As far as some of the recent property damage in Baltimore goes, Slate's article Why the CVS Burned: The rioting in Baltimore wasn’t hooliganism. It was a protest against the depredations of the ghetto economy.. The complaint seems to be basically the following:
... when I look at the Baltimore riots of the past week, I see something more complicated than mere hooliganism. To me, the riots reflect fury not just at the police, but at the constraints of the ghetto’s retail economy, where the poor pay more. As I see it, the indignity of being roughed up by the cops is of a piece with not being able to afford to shop in your own neighborhood. ... Economists have found that prices for consumer goods can be as much as 15 percent higher for the poor.
The article also talked about stores offering credit being amongst the most targeted, with people feeling resentment over high interest rates. And then there was this comment:
Services that might be free for the middle class cost real money for the poor, whittling away at their already low incomes.
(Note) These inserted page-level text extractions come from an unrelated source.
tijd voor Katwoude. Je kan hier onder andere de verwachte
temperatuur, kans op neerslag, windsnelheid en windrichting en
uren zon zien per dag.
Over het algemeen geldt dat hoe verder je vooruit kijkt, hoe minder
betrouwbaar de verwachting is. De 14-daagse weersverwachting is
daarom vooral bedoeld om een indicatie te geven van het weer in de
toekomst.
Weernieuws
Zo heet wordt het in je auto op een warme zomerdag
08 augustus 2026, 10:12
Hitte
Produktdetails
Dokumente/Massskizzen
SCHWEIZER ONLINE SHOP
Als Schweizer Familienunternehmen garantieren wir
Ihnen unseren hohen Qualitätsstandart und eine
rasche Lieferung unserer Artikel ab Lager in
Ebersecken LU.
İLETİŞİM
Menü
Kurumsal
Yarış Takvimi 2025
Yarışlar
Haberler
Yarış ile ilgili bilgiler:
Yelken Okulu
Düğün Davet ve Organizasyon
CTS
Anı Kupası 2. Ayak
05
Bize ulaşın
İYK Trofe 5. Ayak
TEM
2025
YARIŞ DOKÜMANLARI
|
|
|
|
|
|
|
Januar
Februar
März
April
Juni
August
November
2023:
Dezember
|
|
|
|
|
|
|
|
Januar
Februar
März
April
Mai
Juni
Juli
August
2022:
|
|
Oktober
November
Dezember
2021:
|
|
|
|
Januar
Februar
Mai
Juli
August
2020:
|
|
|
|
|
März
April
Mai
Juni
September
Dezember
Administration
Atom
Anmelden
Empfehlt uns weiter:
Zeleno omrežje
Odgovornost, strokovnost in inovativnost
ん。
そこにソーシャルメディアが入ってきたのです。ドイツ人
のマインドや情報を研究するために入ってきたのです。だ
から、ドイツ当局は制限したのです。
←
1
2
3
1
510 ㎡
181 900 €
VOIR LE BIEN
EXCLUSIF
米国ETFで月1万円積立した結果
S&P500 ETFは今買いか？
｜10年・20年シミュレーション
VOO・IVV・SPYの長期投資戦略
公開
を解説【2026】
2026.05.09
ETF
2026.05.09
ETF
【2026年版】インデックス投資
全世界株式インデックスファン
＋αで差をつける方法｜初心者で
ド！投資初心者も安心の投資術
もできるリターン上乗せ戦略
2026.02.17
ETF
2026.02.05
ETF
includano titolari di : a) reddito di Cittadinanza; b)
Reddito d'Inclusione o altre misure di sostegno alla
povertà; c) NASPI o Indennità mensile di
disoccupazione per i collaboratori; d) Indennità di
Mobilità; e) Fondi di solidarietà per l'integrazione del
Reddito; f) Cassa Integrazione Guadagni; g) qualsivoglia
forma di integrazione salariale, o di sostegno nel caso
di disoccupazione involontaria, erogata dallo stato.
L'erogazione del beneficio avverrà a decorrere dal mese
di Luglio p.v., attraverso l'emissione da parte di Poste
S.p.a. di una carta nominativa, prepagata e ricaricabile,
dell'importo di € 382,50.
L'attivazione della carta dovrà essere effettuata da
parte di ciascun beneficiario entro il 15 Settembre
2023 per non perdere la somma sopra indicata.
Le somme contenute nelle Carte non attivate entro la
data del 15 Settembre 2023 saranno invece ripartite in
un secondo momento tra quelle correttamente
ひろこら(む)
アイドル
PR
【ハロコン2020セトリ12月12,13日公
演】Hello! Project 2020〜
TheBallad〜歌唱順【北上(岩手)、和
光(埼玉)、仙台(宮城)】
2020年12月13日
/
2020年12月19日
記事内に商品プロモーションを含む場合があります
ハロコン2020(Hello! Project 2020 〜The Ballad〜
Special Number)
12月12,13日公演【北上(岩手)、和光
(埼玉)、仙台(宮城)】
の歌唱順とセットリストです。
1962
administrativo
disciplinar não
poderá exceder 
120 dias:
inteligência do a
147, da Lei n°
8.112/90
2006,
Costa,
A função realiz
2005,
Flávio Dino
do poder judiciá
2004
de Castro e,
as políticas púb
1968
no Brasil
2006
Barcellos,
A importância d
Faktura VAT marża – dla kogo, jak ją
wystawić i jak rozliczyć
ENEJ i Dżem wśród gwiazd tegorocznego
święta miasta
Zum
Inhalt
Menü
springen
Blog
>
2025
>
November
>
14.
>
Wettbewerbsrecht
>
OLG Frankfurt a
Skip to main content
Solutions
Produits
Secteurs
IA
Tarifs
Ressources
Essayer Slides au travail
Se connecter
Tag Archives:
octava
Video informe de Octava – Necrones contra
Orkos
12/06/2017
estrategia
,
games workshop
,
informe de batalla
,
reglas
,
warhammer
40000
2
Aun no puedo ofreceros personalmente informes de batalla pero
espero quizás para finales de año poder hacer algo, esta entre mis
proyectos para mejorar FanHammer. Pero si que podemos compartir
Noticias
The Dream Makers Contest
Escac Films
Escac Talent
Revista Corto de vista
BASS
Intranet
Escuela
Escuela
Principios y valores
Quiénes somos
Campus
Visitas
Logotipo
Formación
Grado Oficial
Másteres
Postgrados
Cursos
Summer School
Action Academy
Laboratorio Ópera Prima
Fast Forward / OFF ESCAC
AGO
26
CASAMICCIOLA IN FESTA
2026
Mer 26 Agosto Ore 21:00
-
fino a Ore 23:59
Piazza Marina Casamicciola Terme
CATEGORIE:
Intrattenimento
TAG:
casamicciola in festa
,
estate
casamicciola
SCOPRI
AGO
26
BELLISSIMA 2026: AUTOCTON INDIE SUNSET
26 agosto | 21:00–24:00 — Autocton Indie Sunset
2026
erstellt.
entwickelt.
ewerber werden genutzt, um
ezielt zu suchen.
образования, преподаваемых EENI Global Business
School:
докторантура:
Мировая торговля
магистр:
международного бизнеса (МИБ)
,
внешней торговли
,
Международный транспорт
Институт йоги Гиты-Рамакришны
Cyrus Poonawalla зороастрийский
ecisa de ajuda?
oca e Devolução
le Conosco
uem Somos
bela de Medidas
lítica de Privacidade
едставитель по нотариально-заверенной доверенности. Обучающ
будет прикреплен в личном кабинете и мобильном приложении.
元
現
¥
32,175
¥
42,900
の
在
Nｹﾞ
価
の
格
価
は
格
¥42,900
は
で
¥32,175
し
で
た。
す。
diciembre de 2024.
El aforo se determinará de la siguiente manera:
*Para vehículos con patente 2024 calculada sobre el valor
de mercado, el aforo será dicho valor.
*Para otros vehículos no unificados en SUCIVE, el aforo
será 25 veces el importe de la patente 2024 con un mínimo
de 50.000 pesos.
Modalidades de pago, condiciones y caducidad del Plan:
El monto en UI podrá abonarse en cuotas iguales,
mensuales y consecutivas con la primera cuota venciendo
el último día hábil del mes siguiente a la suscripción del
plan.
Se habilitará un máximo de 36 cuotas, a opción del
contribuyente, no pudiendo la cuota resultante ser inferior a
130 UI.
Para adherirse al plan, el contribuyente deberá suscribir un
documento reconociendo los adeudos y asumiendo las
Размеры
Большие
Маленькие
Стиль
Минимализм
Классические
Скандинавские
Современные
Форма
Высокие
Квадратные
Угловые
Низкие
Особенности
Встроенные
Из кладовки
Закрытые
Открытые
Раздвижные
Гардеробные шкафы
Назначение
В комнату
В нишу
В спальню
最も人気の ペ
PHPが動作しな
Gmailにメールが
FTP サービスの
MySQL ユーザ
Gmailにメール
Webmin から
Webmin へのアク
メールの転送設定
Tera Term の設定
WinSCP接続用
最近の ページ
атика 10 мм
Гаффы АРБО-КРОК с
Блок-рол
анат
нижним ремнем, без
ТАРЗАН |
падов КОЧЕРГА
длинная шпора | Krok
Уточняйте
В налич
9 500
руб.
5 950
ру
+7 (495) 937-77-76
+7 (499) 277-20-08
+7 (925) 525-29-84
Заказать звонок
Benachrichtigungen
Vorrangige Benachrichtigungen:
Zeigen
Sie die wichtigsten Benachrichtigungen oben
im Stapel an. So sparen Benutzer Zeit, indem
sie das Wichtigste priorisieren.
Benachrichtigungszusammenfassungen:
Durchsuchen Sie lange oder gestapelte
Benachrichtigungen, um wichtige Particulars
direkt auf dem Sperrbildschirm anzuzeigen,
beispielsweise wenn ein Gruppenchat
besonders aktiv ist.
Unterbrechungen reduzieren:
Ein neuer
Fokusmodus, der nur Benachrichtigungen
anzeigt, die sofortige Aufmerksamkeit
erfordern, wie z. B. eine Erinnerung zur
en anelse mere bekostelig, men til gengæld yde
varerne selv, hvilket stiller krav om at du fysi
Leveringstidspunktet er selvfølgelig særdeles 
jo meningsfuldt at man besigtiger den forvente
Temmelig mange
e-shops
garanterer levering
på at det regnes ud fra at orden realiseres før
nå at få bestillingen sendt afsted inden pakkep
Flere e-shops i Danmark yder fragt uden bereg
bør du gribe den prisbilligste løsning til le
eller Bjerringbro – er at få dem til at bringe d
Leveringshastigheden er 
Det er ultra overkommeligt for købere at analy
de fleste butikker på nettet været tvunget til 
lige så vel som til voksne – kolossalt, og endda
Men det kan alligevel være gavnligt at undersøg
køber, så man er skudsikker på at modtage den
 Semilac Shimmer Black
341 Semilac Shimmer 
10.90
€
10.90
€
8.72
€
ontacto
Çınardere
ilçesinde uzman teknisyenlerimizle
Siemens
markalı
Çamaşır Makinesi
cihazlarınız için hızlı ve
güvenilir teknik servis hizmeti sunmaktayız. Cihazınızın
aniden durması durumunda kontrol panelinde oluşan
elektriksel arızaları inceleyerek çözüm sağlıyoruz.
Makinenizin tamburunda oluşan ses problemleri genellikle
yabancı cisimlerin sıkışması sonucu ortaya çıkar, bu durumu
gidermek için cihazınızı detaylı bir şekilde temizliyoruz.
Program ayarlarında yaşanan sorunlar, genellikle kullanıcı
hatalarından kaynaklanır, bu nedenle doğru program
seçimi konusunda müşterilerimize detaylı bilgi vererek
Despite being argued as one of the better ways to improve the lives of the poor,
microfinance loans also have quite high interest rates. It's unfortunately difficult to serve the poor without losing money.
The crime associated with ghettos also makes it difficult for businesses to operate there:
Crime prevents businesses from thriving by generating instability and uncertainty (at micro and macroeconomic levels). This is true in markets of all sizes, national, regional, municipal and even neighborhood-al (okay the word doesn’t exist). That's why having a business in a ghetto is rarely a good idea.
Baltimore's mayor spoke in the original article linked above of how hard the city had to work to make CVS willing to invest in a pharmacy in the area, one now looted and destroyed in the rioting. The destruction can't help CVS's future property insurance premiums. In this case rioting to protest higher prices and interest rates demanded by businesses in the area seems likely to make the area an even less compelling location for businesses to invest in in the future. The poverty trap continues.